To say that players were not happy with how CCP handled the Incarna microtransaction items launch would be a massive understatement. Players quite literally revolted in what was dubbed by some as monoclegate and players organized in-game protests, blockades and corporations even threatened to blackball anyone that bought one of EVEs new cosmetic items. Eventually EVE's player elected governing body, the Council of Stellar Management, was summoned to Iceland for an emergency summit to try and resolve the controversy.
CCP Associate Producer Ben Cockerill took to the stage at GDC 2011 to talk about some of the mistakes made by CCP and what they learned from the controversial launch of Incarna.
"In June this year we launched the item store and there were eight items in it at launch... We received a lot of negative feedback," he said. "The biggest part was that there was the perception that this was the beginning of a slippery slope, changing from the days where EVE is about skill... and about how many friends you have... to how much money you have."
Cockerill admits that CCPs efforts to target an audience for Incarna were a bit misguided given that there was no proven player segment for what they were developing content for.
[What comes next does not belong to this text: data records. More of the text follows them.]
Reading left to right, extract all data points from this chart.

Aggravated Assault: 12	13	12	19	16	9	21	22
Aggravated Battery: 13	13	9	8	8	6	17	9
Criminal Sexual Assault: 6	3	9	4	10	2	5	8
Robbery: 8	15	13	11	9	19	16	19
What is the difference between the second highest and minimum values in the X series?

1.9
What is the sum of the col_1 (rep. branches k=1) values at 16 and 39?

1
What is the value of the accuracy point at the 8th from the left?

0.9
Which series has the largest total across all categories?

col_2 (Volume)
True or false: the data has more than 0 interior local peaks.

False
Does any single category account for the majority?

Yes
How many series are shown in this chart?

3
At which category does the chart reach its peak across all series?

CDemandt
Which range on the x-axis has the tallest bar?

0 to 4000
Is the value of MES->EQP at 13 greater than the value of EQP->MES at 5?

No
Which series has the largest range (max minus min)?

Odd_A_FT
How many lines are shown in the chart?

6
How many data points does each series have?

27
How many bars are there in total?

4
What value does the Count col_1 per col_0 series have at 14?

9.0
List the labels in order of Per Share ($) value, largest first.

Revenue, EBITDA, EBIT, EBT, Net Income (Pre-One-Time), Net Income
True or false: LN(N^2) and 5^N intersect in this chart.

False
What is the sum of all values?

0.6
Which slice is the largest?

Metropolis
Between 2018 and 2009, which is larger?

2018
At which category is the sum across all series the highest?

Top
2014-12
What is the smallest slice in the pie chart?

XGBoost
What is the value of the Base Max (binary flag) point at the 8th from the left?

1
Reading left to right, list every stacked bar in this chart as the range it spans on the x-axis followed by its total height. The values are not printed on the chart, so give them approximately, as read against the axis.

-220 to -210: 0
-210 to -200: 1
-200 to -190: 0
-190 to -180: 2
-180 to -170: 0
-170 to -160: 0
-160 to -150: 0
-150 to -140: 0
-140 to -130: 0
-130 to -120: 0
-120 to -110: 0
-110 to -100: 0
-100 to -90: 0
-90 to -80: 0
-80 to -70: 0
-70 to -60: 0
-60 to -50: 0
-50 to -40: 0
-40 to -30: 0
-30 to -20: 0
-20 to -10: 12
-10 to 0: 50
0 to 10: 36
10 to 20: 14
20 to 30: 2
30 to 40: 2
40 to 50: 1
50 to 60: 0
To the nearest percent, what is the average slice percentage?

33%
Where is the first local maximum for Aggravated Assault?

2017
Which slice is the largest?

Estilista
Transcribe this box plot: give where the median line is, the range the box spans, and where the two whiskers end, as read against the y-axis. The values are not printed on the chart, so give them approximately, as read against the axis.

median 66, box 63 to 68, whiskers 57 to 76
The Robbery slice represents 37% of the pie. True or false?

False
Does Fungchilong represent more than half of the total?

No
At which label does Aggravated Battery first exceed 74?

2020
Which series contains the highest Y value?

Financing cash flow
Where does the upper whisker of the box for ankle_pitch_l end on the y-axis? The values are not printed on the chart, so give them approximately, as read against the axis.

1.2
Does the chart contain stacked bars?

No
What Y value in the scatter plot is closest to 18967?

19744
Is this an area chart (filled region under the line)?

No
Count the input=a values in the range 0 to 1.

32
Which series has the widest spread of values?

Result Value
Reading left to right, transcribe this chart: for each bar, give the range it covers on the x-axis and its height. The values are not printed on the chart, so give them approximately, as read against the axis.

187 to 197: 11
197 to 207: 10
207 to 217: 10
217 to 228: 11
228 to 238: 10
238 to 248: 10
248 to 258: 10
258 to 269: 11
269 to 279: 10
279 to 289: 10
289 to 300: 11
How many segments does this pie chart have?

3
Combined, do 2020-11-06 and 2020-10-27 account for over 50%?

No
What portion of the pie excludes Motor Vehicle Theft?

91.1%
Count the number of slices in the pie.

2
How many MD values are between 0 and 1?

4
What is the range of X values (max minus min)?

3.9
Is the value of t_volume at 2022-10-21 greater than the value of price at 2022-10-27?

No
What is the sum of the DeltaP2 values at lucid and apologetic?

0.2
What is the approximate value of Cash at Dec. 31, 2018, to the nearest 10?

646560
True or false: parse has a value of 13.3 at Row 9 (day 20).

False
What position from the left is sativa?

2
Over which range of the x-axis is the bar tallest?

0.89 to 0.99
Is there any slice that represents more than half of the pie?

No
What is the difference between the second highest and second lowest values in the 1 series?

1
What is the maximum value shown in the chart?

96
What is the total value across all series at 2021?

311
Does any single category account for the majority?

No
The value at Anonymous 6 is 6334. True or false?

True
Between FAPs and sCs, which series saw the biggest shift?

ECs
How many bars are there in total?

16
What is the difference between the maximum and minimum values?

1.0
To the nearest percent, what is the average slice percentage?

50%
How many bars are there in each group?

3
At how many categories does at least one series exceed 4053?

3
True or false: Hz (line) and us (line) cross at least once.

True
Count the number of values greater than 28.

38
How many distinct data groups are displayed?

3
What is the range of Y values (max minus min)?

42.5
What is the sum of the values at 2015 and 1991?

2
CCPs CEO recently apologized to players in an official letter and vowed big changes to EVE Online in the months to come, but for now, Cockerill explains that CCP continues to add a small number of cosmetic items in waves. On a more interesting note, Cockerill did state that the notorious $65 monocle is CCP's "highest grossing asset." Of course, he also may know why the expensive and controversial cosmetic is so popular, "if you dock a ship and you're wearing a monocle, people come and fight you," he said, suggesting that may be a significant reason why it's so popular."